Una de mis obras favoritas se realizó en Berlín. Se trata de una pequeña pintura en la calle, en la que una mujer carga en brazos lo poco que queda del muro de Berlín. Se podría interpretar como una carga colectiva de la historia, o como el recuerdo y reflejo del modo en que nos gusta tener el control sobre nuestra propia historia y nuestro pasado personal. Alude a todo lo que nos llevamos en la maleta, como si el muro representara un viaje evolutivo personal para cualquier persona de cualquier parte, algo que llevarse a casa como si fuera un souvenir. Me encantó la ambigüedad de la pieza, invitaba a la reflexión. Llegaba hasta el fondo de la profundidad de Hyuro como artista y mostraba cómo su trabajo permite al espectador crecer con él, aprender de él y reflexionar sobre ciertas identidades con él.

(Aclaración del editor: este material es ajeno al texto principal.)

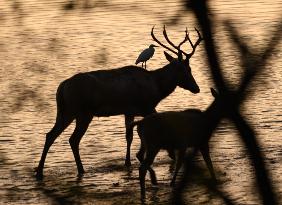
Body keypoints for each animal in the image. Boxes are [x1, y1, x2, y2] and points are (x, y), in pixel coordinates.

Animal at [35, 26, 203, 178]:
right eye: (186, 69)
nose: (197, 88)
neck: (156, 87)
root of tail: (62, 87)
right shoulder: (147, 106)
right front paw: (171, 155)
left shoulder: (129, 111)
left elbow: (129, 136)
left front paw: (127, 162)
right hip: (83, 112)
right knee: (73, 139)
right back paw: (80, 169)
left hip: (65, 112)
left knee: (50, 135)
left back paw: (40, 170)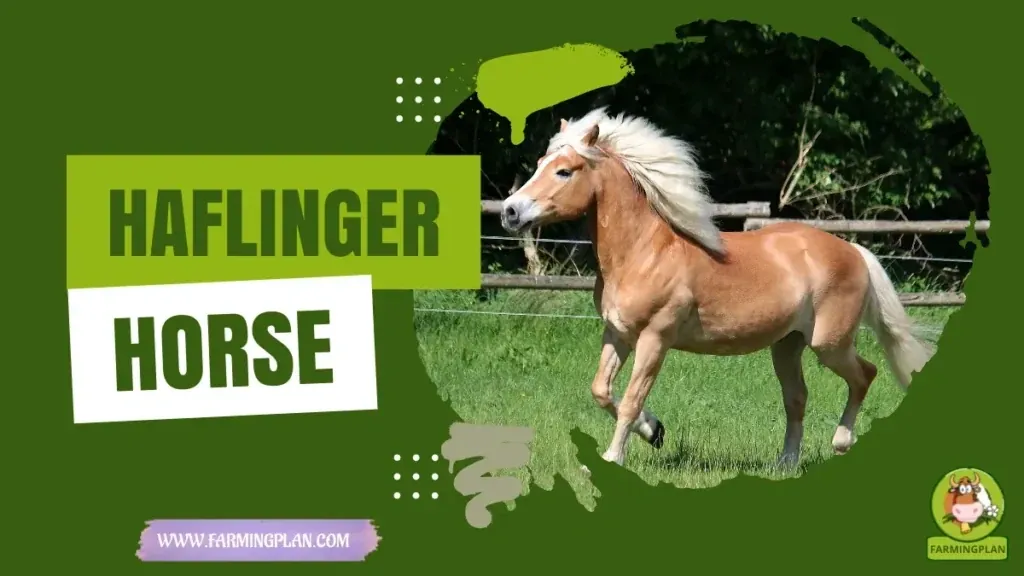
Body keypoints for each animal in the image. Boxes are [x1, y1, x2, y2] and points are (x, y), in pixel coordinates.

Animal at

Para la gente que tiene la suerte de pasar por el lado de sus creaciones cada día, sus obras se convierten en metáforas de la experiencia cambiante de la ciudad. Eso es lo que convierte a Hyuro en una de las voces más relevantes del arte hoy en día: se sirve de las complejas emociones humanas para que, a partir de ellas, podamos elaborar metáforas sociales de suma importancia.